Un rapport intéressant mais incomplet sur la question des personnes en difficultés.

Si on s’en tient à la définition des personnes pouvant accéder à un logement social, dans certains départements c’est 80% de la population. Or le logement dit social est loin de disposer du nombre de logements permettant de les loger.

Faut-il s’en offusquer et aller vers plus de logements sociaux sur tout le territoire?

Sincèrement, je pense que les bailleurs privés (hormis les marchands de sommeil qu’il faut combattre tout comme les locataires qui disparaissent dans la nature, sans laisser de traces et en ayant pris soin de dévaster le logement qu’ils quittent) font également un travail social important.
Ne voit-on pas sur certains territoires une partie des logements dont le prix au mètre carré est de l’ordre de grandeur du logement social?
Quel est le bailleur privé n’ayant jamais eu des difficultés pour percevoir son loyer?

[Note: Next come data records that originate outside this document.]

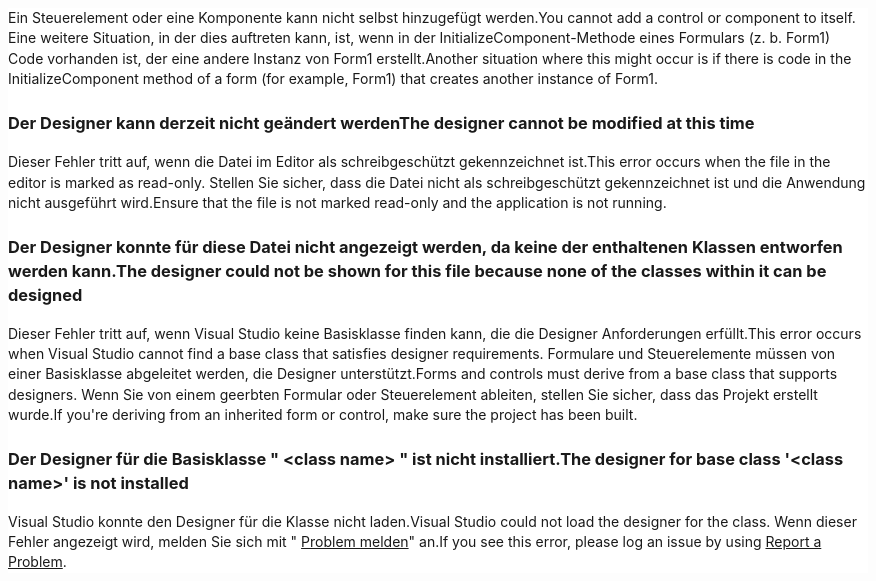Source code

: <span data-ttu-id="c4173-295">Ein Steuerelement oder eine Komponente kann nicht selbst hinzugefügt werden.</span><span class="sxs-lookup"><span data-stu-id="c4173-295">You cannot add a control or component to itself.</span></span> <span data-ttu-id="c4173-296">Eine weitere Situation, in der dies auftreten kann, ist, wenn in der InitializeComponent-Methode eines Formulars (z. b. Form1) Code vorhanden ist, der eine andere Instanz von Form1 erstellt.</span><span class="sxs-lookup"><span data-stu-id="c4173-296">Another situation where this might occur is if there is code in the InitializeComponent method of a form (for example, Form1) that creates another instance of Form1.</span></span>

### <a name="the-designer-cannot-be-modified-at-this-time"></a><span data-ttu-id="c4173-297">Der Designer kann derzeit nicht geändert werden</span><span class="sxs-lookup"><span data-stu-id="c4173-297">The designer cannot be modified at this time</span></span>

<span data-ttu-id="c4173-298">Dieser Fehler tritt auf, wenn die Datei im Editor als schreibgeschützt gekennzeichnet ist.</span><span class="sxs-lookup"><span data-stu-id="c4173-298">This error occurs when the file in the editor is marked as read-only.</span></span> <span data-ttu-id="c4173-299">Stellen Sie sicher, dass die Datei nicht als schreibgeschützt gekennzeichnet ist und die Anwendung nicht ausgeführt wird.</span><span class="sxs-lookup"><span data-stu-id="c4173-299">Ensure that the file is not marked read-only and the application is not running.</span></span>

### <a name="the-designer-could-not-be-shown-for-this-file-because-none-of-the-classes-within-it-can-be-designed"></a><span data-ttu-id="c4173-300">Der Designer konnte für diese Datei nicht angezeigt werden, da keine der enthaltenen Klassen entworfen werden kann.</span><span class="sxs-lookup"><span data-stu-id="c4173-300">The designer could not be shown for this file because none of the classes within it can be designed</span></span>

<span data-ttu-id="c4173-301">Dieser Fehler tritt auf, wenn Visual Studio keine Basisklasse finden kann, die die Designer Anforderungen erfüllt.</span><span class="sxs-lookup"><span data-stu-id="c4173-301">This error occurs when Visual Studio cannot find a base class that satisfies designer requirements.</span></span> <span data-ttu-id="c4173-302">Formulare und Steuerelemente müssen von einer Basisklasse abgeleitet werden, die Designer unterstützt.</span><span class="sxs-lookup"><span data-stu-id="c4173-302">Forms and controls must derive from a base class that supports designers.</span></span> <span data-ttu-id="c4173-303">Wenn Sie von einem geerbten Formular oder Steuerelement ableiten, stellen Sie sicher, dass das Projekt erstellt wurde.</span><span class="sxs-lookup"><span data-stu-id="c4173-303">If you're deriving from an inherited form or control, make sure the project has been built.</span></span>

### <a name="the-designer-for-base-class-class-name-is-not-installed"></a><span data-ttu-id="c4173-304">Der Designer für die Basisklasse " \<class name> " ist nicht installiert.</span><span class="sxs-lookup"><span data-stu-id="c4173-304">The designer for base class '\<class name>' is not installed</span></span>

<span data-ttu-id="c4173-305">Visual Studio konnte den Designer für die Klasse nicht laden.</span><span class="sxs-lookup"><span data-stu-id="c4173-305">Visual Studio could not load the designer for the class.</span></span> <span data-ttu-id="c4173-306">Wenn dieser Fehler angezeigt wird, melden Sie sich mit " [Problem melden](/visualstudio/ide/how-to-report-a-problem-with-visual-studio)" an.</span><span class="sxs-lookup"><span data-stu-id="c4173-306">If you see this error, please log an issue by using [Report a Problem](/visualstudio/ide/how-to-report-a-problem-with-visual-studio).</span></span>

En un mot, il est temps de mettre un terme entre bailleurs publics et bailleurs privés! Tous deux ont les mêmes contraintes sur les grands principes fondamentaux:
– percevoir un loyer pour couvrir les charges,
– dégager un bénéfice pour rembourser l’emprunt et réaliser des travaux.
Mais il est vrai que le bailleur privé recherche en plus à obtenir des revenus. Ne dit-on pas que tout travail mérite rémunération? Comparer les bénéfices du privé aux charges de personnel des offices HLM est à ce titre tout à fait légitime.

Le chemin est encore long pour que tout le monde accepte que tout n’est ni blanc ni noir!